Now let's use SVD to predict the rating that User with ID 1310 will give to a random movie (let's say with Movie ID 1994).

In [26]:
svd.predict(1310, 1994)
Out[26]:
Prediction(uid=1310, iid=1994, r_ui=None, est=3.348657218865324, details={u'was_impossible': False})

For movie with ID 1994, I get an estimated prediction of 3.349. The recommender system works purely on the basis of an assigned movie ID and tries to predict ratings based on how the other users have predicted the movie.

Conclusion

In this notebook, I attempted to build a model-based Collaborative Filtering movie recommendation sytem based on latent features from a low rank matrix factorization method called SVD. As it captures the underlying features driving the raw data, it can scale significantly better to massive datasets as well as make better recommendations based on user's tastes.

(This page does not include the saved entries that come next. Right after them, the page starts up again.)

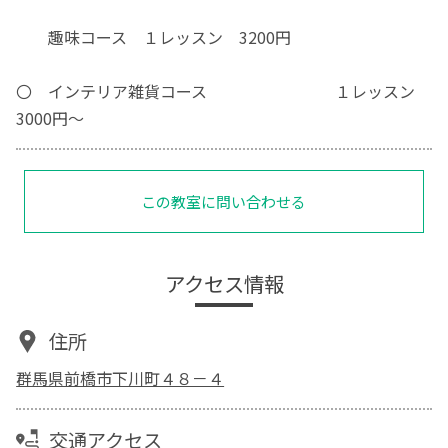
趣味コース １レッスン 3200円
〇 インテリア雑貨コース １レッスン
3000円～
この教室に問い合わせる
アクセス情報
住所
群馬県前橋市下川町４８－４
交通アクセス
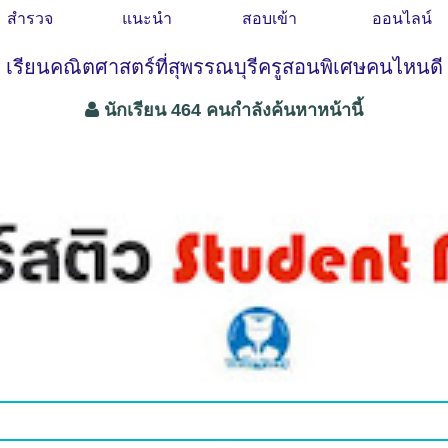
สำรวจ
แนะนำ
สอบเข้า
ออนไลน์
เรียนคณิตศาสตร์ที่สุพรรณบุรีครูสอนพิเศษคนไหนดี
นักเรียน 464 คนกำลังค้นหาหน้านี้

However, we still likely lose some meaningful signals by using a low-rank approximation. Specifically, there's an interpretability problem as a singular vector specifies a linear combination of all input columns or rows. There's also a lack of sparsity when the singular vectors are quite dense. Thus, SVD approach is limited to linear projections.